Quelques Poèmes
TRÈS À LA UN
Personne ne meurt à cause de la solitude
parfois, quelque brique nous frappe sur la tête, ou
bien quelque bâtiment ou quelque cité,
quelques-uns sont dévorés par le tramway, autres
sont renversés par le tigre,
mais personne ne meurt tout seul à cause de la
solitude, il en faut un coup de main…
On cherche dans la boîte de poste et on n’y retrouve
rien,
seules quelques lettres égarées envoyées par
personne qui s’aiment,
on verse un verre dans un seul verre, une
seule assiette partage l’existence à la une
- Un divisé par un égal rien ! –
la nuit, on ferme la porte une fois, deux fois
et on écoute leurs bruits :
les murailles sont si fines, on dirait des toiles
d’araignées,
que l’on peut entendre l’amour, les voix, les fracas,
tout.
Le matin on a plus de courage,
on fait le café – une tasse seulement et l’on passe en
revue
les anciennes conquêtes, l’on connaît bien
les premières Elle, le romantisme, ensuite la chasse
et toutes, toutes les autres.
On se rappelle où l’on a mis le premier baiser.

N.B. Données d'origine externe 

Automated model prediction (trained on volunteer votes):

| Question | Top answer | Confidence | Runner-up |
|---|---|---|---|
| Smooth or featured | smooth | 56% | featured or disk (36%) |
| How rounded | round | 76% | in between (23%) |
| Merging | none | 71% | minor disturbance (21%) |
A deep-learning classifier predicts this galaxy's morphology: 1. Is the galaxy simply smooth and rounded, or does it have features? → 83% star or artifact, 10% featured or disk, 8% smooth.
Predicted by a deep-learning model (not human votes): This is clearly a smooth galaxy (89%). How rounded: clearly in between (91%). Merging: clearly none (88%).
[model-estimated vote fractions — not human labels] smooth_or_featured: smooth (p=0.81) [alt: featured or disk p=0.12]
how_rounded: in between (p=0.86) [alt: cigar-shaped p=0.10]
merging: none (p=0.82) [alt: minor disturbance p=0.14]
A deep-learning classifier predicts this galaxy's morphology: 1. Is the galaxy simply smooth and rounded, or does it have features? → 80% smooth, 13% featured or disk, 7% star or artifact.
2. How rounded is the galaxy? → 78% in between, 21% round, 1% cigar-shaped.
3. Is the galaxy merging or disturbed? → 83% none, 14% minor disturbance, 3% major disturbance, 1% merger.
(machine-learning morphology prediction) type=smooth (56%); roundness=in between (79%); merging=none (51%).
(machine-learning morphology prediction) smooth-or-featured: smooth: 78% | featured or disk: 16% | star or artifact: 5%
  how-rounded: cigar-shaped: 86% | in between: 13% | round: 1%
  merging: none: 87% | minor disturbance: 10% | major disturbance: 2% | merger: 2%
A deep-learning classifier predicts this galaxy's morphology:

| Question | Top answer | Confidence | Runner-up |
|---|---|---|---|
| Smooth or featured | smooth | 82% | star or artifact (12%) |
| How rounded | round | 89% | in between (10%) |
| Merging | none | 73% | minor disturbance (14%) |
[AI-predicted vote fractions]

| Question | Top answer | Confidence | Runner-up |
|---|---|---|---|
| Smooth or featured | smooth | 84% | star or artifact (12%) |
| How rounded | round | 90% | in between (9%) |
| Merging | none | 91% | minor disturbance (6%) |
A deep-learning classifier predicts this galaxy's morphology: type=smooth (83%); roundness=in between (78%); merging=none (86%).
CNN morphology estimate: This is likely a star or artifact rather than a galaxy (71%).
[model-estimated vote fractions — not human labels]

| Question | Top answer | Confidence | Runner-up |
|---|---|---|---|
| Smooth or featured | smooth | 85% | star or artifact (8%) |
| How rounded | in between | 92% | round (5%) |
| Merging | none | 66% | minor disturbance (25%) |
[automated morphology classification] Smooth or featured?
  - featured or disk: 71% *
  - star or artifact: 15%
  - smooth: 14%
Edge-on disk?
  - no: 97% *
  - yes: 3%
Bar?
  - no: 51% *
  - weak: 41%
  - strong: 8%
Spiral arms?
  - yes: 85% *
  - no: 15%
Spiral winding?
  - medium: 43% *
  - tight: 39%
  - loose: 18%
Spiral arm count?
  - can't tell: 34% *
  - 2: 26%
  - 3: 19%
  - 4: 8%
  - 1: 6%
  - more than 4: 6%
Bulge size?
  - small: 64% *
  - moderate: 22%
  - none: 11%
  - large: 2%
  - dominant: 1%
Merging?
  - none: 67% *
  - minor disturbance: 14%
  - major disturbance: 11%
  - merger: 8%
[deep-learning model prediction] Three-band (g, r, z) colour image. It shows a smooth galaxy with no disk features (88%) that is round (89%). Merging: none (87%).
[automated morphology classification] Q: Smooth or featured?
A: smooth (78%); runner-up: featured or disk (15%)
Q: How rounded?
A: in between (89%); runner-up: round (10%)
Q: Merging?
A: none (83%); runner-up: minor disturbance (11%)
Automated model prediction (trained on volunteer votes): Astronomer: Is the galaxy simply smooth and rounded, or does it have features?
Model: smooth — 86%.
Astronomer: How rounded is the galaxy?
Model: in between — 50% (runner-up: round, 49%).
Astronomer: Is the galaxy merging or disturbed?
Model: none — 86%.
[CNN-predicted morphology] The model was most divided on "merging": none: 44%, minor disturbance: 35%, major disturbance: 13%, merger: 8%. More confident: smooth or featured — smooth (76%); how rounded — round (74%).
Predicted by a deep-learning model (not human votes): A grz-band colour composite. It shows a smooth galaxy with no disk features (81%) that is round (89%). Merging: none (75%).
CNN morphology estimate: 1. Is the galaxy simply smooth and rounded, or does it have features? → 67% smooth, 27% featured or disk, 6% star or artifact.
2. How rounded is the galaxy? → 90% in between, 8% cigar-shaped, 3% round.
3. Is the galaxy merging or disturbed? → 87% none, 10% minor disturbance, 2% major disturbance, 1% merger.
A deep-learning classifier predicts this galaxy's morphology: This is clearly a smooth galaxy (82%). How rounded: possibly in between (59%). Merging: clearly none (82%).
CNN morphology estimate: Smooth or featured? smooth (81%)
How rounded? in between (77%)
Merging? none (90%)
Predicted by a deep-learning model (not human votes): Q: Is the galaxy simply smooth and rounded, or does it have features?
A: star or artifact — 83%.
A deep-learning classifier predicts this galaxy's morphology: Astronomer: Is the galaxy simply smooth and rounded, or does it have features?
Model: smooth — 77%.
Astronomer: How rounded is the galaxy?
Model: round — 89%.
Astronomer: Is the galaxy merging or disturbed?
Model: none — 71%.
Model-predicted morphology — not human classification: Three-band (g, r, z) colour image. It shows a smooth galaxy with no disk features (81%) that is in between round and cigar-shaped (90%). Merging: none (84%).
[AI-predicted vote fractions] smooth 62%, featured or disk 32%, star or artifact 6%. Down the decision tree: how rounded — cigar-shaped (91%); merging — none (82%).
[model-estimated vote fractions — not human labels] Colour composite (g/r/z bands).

On n’a pas bien choisi la base :
Car toute une ville s’y est dressée au-dessus!
ESCLAVE
Tu es passée au-dessus de moi,
ma bien-aimée
telle une prairie
au-dessus d’un cheval.
EVOLUTION
Un homme
avait tatoué sa bien-aimée sur son bras
et, longtemps après s’être quittés
il regardait son bras
de temps en temps.
Après des années,
Il se regarda encore
un bel jour,
et la retrouva en même place
sur la croûte de la peau, hélas
une vielle-femme !
DORS, DORS!
Pour Diane
Si tu avais les yeux verts
lors de ton réveil
tu verrais la Forêt
ouvrir ses yeux, quand tu te réveillais.
Si tu as les yeux noirs
lors de ton réveil
tu verras la nuit
ouvrir ses yeux, quand tu te réveilleras.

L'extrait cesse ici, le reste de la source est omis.